An renowned economist, Dr Paul Alaje, has frowned at a situation whereby Nigeria spends up to 60% of its revenue on debt servicing, describing the development as disturbing and worrisome.
According to him, the average that is allowable for countries to spend on servicing debt is about 30%.
Alaje, a Senior Economist with the SPM Professionals stated this at the Annual General Meeting of the Finance Correspondents Association of Nigeria (FICAN), in Abuja at the weekend.

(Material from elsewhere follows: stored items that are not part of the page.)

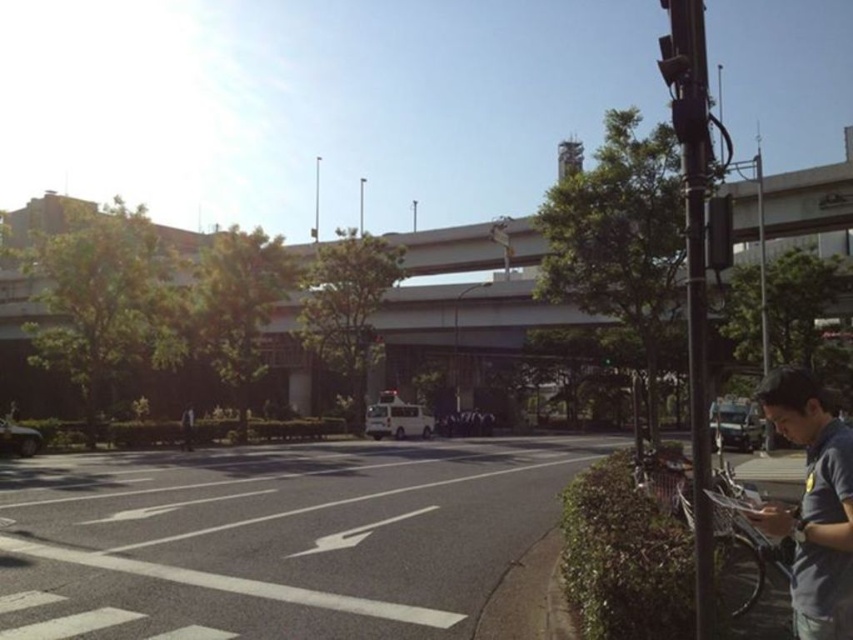
Based on the photo, does gray cotton shirt at lower right have a lesser height compared to dark gray shirt at center?

Correct, gray cotton shirt at lower right is not as tall as dark gray shirt at center.

The image size is (853, 640). What do you see at coordinates (813, 504) in the screenshot?
I see `gray cotton shirt at lower right` at bounding box center [813, 504].

The height and width of the screenshot is (640, 853). What are the coordinates of `gray cotton shirt at lower right` in the screenshot? It's located at (813, 504).

Can you confirm if white asphalt road at center is positioned below gray cotton shirt at lower right?

Indeed, white asphalt road at center is positioned under gray cotton shirt at lower right.

Is point (158, 620) less distant than point (839, 534)?

No, (158, 620) is further to viewer.

Locate an element on the screen. The image size is (853, 640). white asphalt road at center is located at coordinates (276, 538).

Does white asphalt road at center come behind dark gray shirt at center?

That is False.

Is white asphalt road at center thinner than dark gray shirt at center?

No, white asphalt road at center is not thinner than dark gray shirt at center.

Does point (264, 540) come closer to viewer compared to point (183, 440)?

That is True.

Identify the location of white asphalt road at center. (276, 538).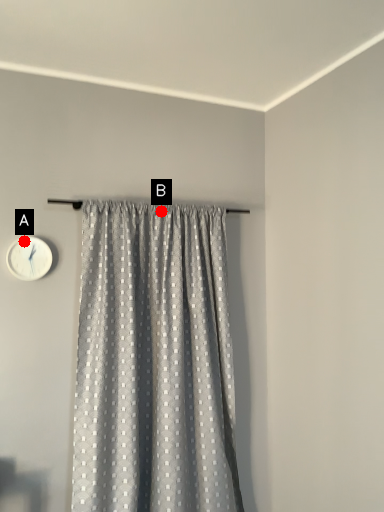
Question: Two points are circled on the image, labeled by A and B beside each circle. Among these points, which one is nearest to the camera?

Choices:
 (A) A is closer
 (B) B is closer

Answer: (A)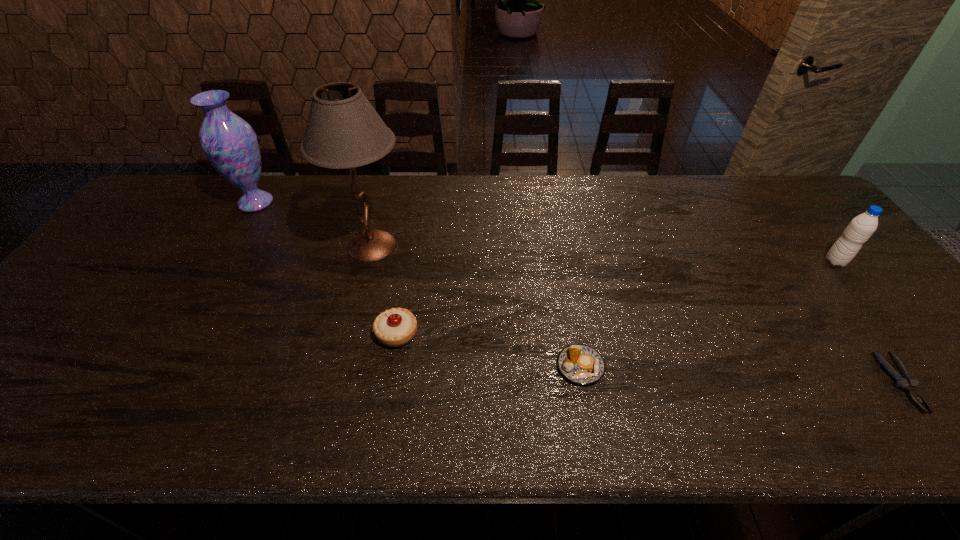
Locate an element on the screen. The height and width of the screenshot is (540, 960). vacant space in between the tallest object and the vase is located at coordinates (314, 224).

Find the location of a particular element. This screenshot has height=540, width=960. empty location between the fifth shortest object and the shortest object is located at coordinates (579, 293).

At what (x,y) coordinates should I click in order to perform the action: click on empty space between the third tallest object and the shortest object. Please return your answer as a coordinate pair (x, y). Looking at the image, I should click on (869, 322).

This screenshot has width=960, height=540. I want to click on free space between the third tallest object and the second object from right to left, so click(869, 322).

The height and width of the screenshot is (540, 960). In order to click on free spot between the fifth shortest object and the table lamp in this screenshot , I will do `click(314, 224)`.

Locate which object is the third closest to the taller pastry. Please provide its 2D coordinates. Your answer should be formatted as a tuple, i.e. [(x, y)], where the tuple contains the x and y coordinates of a point satisfying the conditions above.

[(230, 144)]

Locate an element on the screen. This screenshot has width=960, height=540. object that can be found as the third closest to the fourth tallest object is located at coordinates (230, 144).

This screenshot has width=960, height=540. What are the coordinates of `vacant space that satisfies the following two spatial constraints: 1. on the front-facing side of the left pastry; 2. on the left side of the table lamp` in the screenshot? It's located at (349, 334).

I want to click on vacant point that satisfies the following two spatial constraints: 1. on the front-facing side of the taller pastry; 2. on the left side of the tallest object, so click(349, 334).

Where is `blank space that satisfies the following two spatial constraints: 1. on the front-facing side of the table lamp; 2. on the right side of the right pastry`? This screenshot has height=540, width=960. blank space that satisfies the following two spatial constraints: 1. on the front-facing side of the table lamp; 2. on the right side of the right pastry is located at coordinates (342, 367).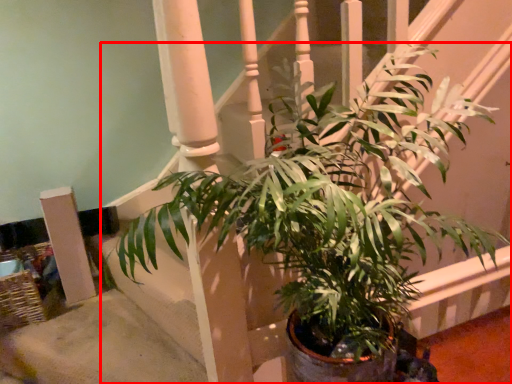
Question: In this image, where is houseplant (annotated by the red box) located relative to pillar?

Choices:
 (A) left
 (B) right

Answer: (B)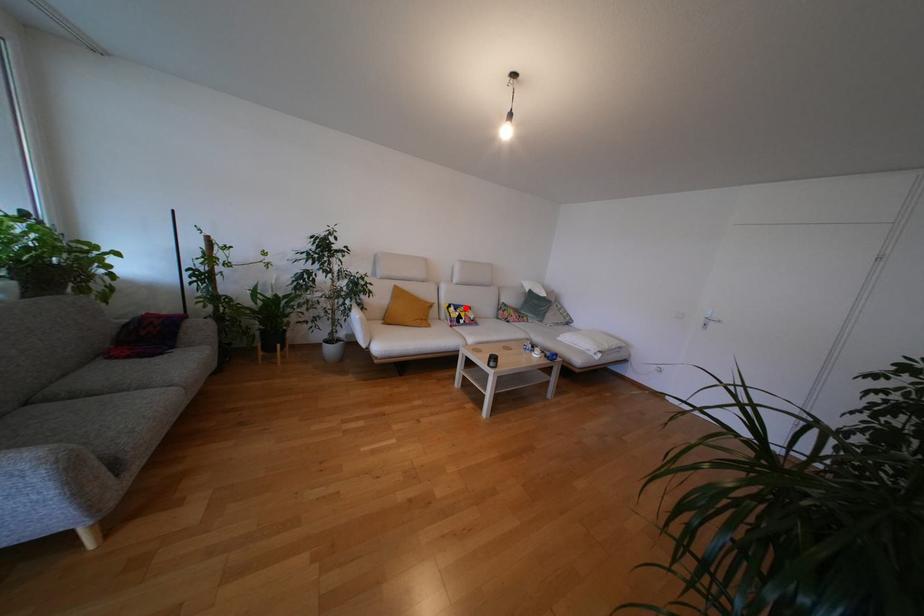
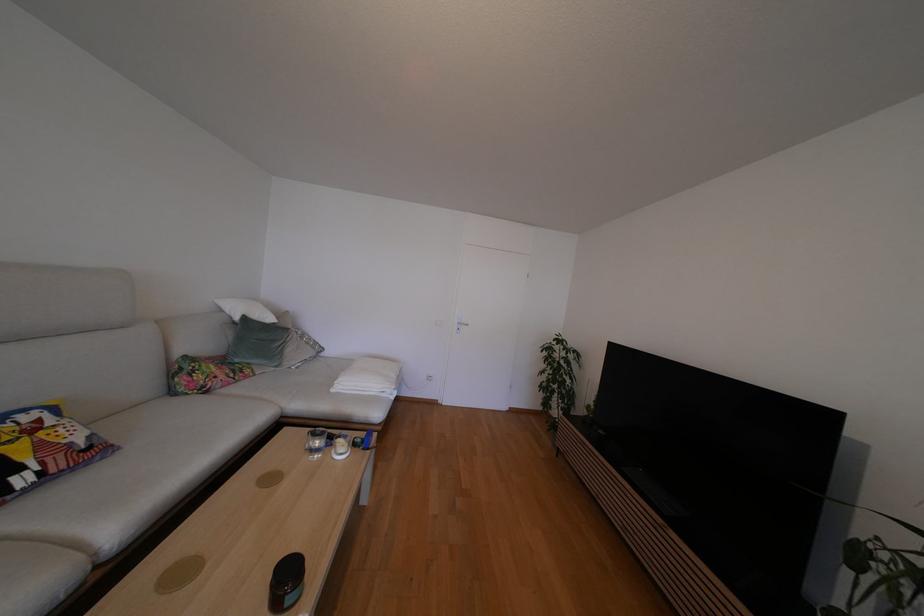
Where in the second image is the point corresponding to the highlighted location from the first image?

(6, 419)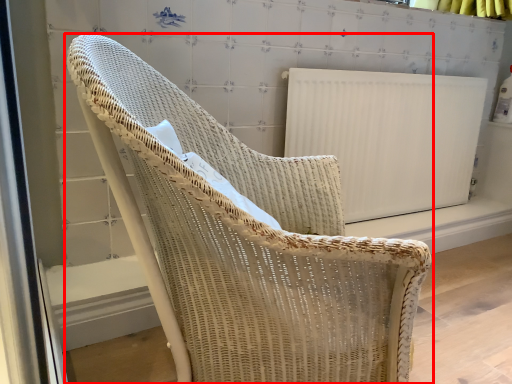
Question: From the image's perspective, considering the relative positions of chair (annotated by the red box) and radiator in the image provided, where is chair (annotated by the red box) located with respect to the staircase?

Choices:
 (A) above
 (B) below

Answer: (B)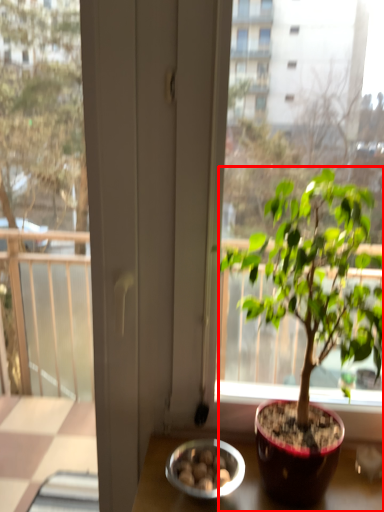
Question: Where is houseplant (annotated by the red box) located in relation to bowl in the image?

Choices:
 (A) right
 (B) left

Answer: (A)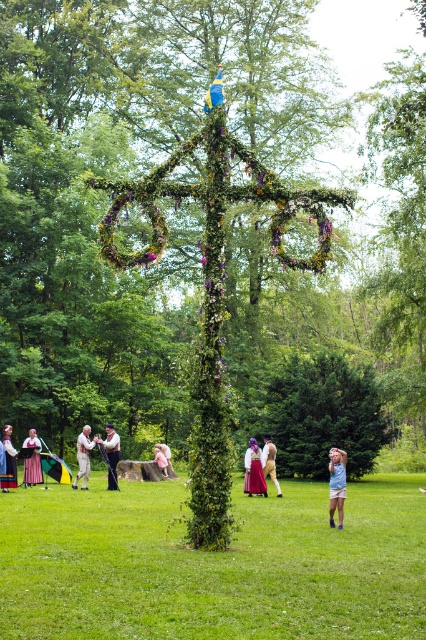
Is green grass at center smaller than white cotton shirt at center?

No.

Does point (166, 632) come farther from viewer compared to point (109, 442)?

No, (166, 632) is in front of (109, 442).

The height and width of the screenshot is (640, 426). In order to click on green grass at center in this screenshot , I will do `click(213, 564)`.

Between light brown leather jacket at center and white cotton shirt at center, which one has less height?

light brown leather jacket at center is shorter.

What do you see at coordinates (83, 456) in the screenshot?
I see `light brown leather jacket at center` at bounding box center [83, 456].

This screenshot has height=640, width=426. What are the coordinates of `light brown leather jacket at center` in the screenshot? It's located at (83, 456).

Is green grass at center thinner than matte pink dress at lower left?

No, green grass at center is not thinner than matte pink dress at lower left.

Is green grass at center positioned before matte pink dress at lower left?

Yes.

Identify the location of green grass at center. Image resolution: width=426 pixels, height=640 pixels. (213, 564).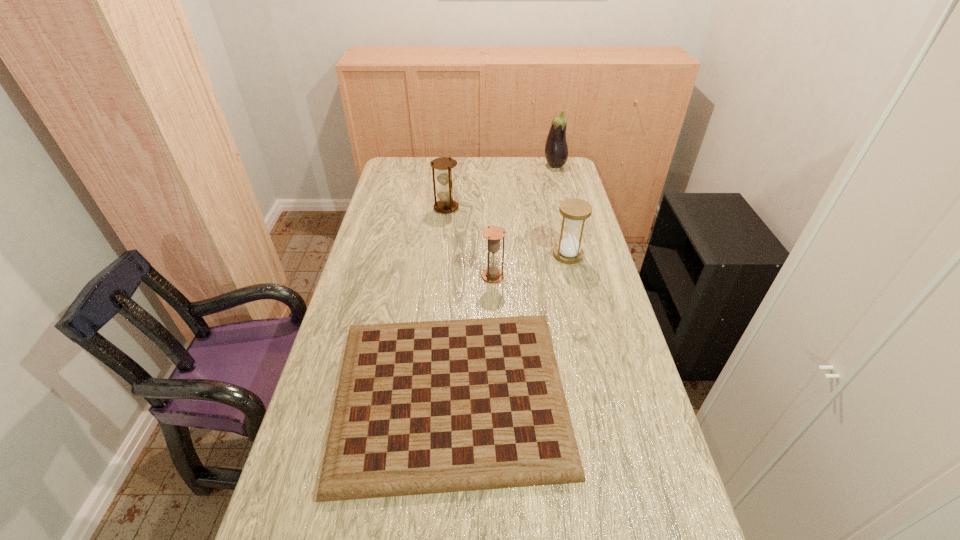
This screenshot has width=960, height=540. What are the coordinates of `blank region between the tallest object and the second hourglass from left to right` in the screenshot? It's located at (524, 221).

Identify which object is the fourth nearest to the farthest object. Please provide its 2D coordinates. Your answer should be formatted as a tuple, i.e. [(x, y)], where the tuple contains the x and y coordinates of a point satisfying the conditions above.

[(428, 407)]

Identify which object is the third closest to the gameboard. Please provide its 2D coordinates. Your answer should be formatted as a tuple, i.e. [(x, y)], where the tuple contains the x and y coordinates of a point satisfying the conditions above.

[(446, 204)]

Select which hourglass is the second closest to the fourth farthest object. Please provide its 2D coordinates. Your answer should be formatted as a tuple, i.e. [(x, y)], where the tuple contains the x and y coordinates of a point satisfying the conditions above.

[(446, 204)]

Where is `hourglass that stands as the second closest to the second farthest object`? The height and width of the screenshot is (540, 960). hourglass that stands as the second closest to the second farthest object is located at coordinates (575, 211).

Where is `free spot that satisfies the following two spatial constraints: 1. on the front side of the gameboard; 2. on the left side of the second farthest object`? free spot that satisfies the following two spatial constraints: 1. on the front side of the gameboard; 2. on the left side of the second farthest object is located at coordinates (427, 395).

Find the location of `free location that satisfies the following two spatial constraints: 1. on the back side of the eggplant; 2. on the right side of the rightmost hourglass`. free location that satisfies the following two spatial constraints: 1. on the back side of the eggplant; 2. on the right side of the rightmost hourglass is located at coordinates (547, 165).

“The normal circumstances for countries is not to spend more than 30%, that is one third of revenue to service debt. Nigeria has now crossed the boundary beyond using one third (1/3) of revenue, we have crossed to about two third (2/3) of revenue. The average that is allowable for countries to spend on servicing debt is about 30%, it become worrisome when our respective organization lets bring it down from house hold to firm.
“When our respective organization will start spending 50% and in the case of Nigeria up to 60% to service debt, that is disturbing, that is worrisome. What you have left it’s just 40% from your revenue in some cases less than 50%. The future, the development we are looking at in near future, now let me clarify when we say Nigeria is having N13.8 trillion budget, he stated.
Speaking further, the Guest Speaker who affirmed Nigeria’s inability to generate revenue worth 13 trillion said “in fact, in our revenue projection we have never done 100% realization of those revenue but one thing we have done, we have nearly 90 to 99% expenditure on recurrent”.
He said, “so, the worry here is that when you now move the necessary condition which is debt to GDP from 25 to 40% that means the position of debt to revenue will be worse off if debt to GDP is moved. By the time you move debt to GDP, already we are currently at about 25% allowable we are moving to 40. We should be ready for a time we will spend between 70 to 90% of our revenue to service debt.
“When you want to know whether you should continue to borrow, borrow more or to slow down, the next condition is sufficient condition which of course Nigeria is not meeting as at today but the last condition which is the most important condition is what we call debt impact that is when you look at the average growth rate of the economy and you look at average rate of borrowing according to NBS, when you put the figures on NBS together in the last 5 years you will see that our borrowing rate has increased by average of 15% but growth rate has been less than 2%.
“In fact when you add 2020 Q2 which gave us -6.1%, Q3 which gave us -3.64% and the last quarter which is 0.11%, all these figures are from NBS and maybe you will add the first quarter, by the time you look at the average that has further reduced the average from less than 2% to a little above 1%. The question is an economy that is growing in debt, that is growing in borrowing, that is growing in burden how come the impact of debt is not felt?
” If the impact of debt is not felt then it does not even make sense for such economy to even increase debt to GDP. So when you look at the numbers, they don’t add up. It fails major economic reasoning so the worry we have and I have, is that there comes a time when you think you have access to cheap funds which is not your own”, he added.